What you have to do: Arrange every line of the entries below as a numbered list, skipping blank lines and leaving out the pictures.

Recorded data:

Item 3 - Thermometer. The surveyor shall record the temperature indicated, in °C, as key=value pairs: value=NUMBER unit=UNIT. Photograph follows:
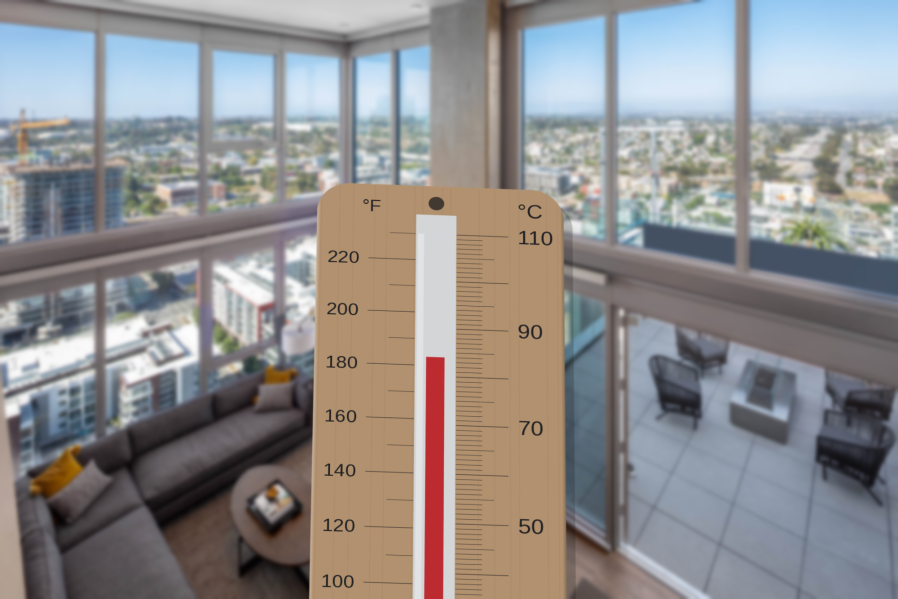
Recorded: value=84 unit=°C
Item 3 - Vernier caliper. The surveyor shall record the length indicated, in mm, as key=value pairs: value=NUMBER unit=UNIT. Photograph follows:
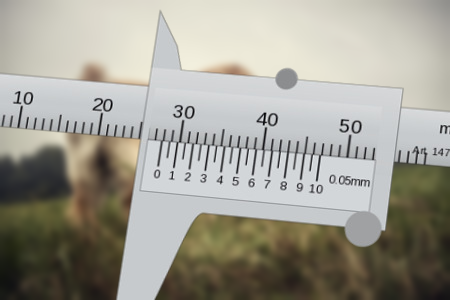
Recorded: value=27.8 unit=mm
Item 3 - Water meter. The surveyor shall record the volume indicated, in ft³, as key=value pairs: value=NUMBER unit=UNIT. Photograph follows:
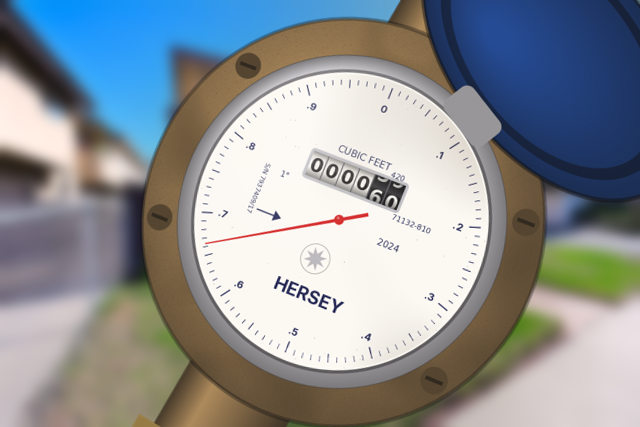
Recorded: value=59.66 unit=ft³
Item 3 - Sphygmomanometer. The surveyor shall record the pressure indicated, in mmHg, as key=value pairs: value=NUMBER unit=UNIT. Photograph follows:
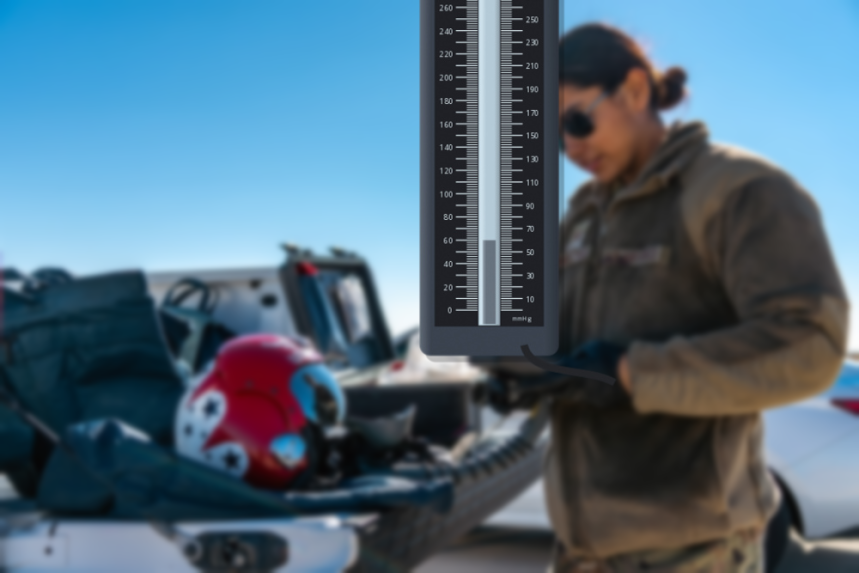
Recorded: value=60 unit=mmHg
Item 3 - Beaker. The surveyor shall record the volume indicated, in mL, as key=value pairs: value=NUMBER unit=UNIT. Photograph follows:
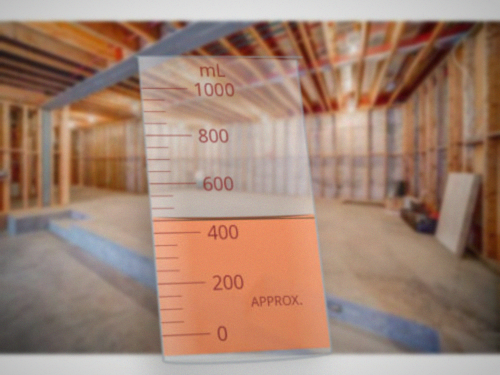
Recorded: value=450 unit=mL
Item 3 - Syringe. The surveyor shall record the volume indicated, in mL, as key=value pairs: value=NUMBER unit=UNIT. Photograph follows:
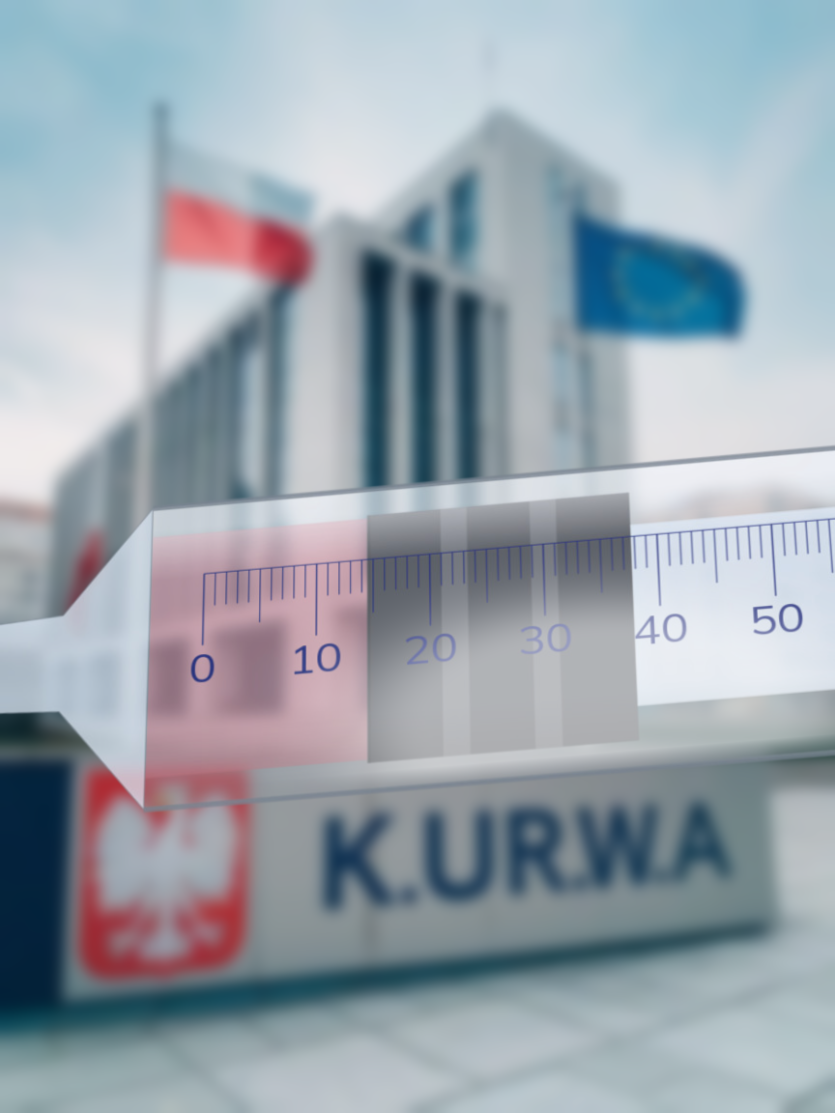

Answer to this task:
1. Item 3 - Thermometer. The surveyor shall record the temperature indicated, in °C, as key=value pairs: value=NUMBER unit=UNIT. Photograph follows:
2. Recorded: value=84 unit=°C
3. Item 3 - Vernier caliper. The surveyor shall record the length indicated, in mm, as key=value pairs: value=NUMBER unit=UNIT. Photograph follows:
4. Recorded: value=27.8 unit=mm
5. Item 3 - Water meter. The surveyor shall record the volume indicated, in ft³, as key=value pairs: value=NUMBER unit=UNIT. Photograph follows:
6. Recorded: value=59.66 unit=ft³
7. Item 3 - Sphygmomanometer. The surveyor shall record the pressure indicated, in mmHg, as key=value pairs: value=NUMBER unit=UNIT. Photograph follows:
8. Recorded: value=60 unit=mmHg
9. Item 3 - Beaker. The surveyor shall record the volume indicated, in mL, as key=value pairs: value=NUMBER unit=UNIT. Photograph follows:
10. Recorded: value=450 unit=mL
11. Item 3 - Syringe. The surveyor shall record the volume indicated, in mL, as key=value pairs: value=NUMBER unit=UNIT. Photograph follows:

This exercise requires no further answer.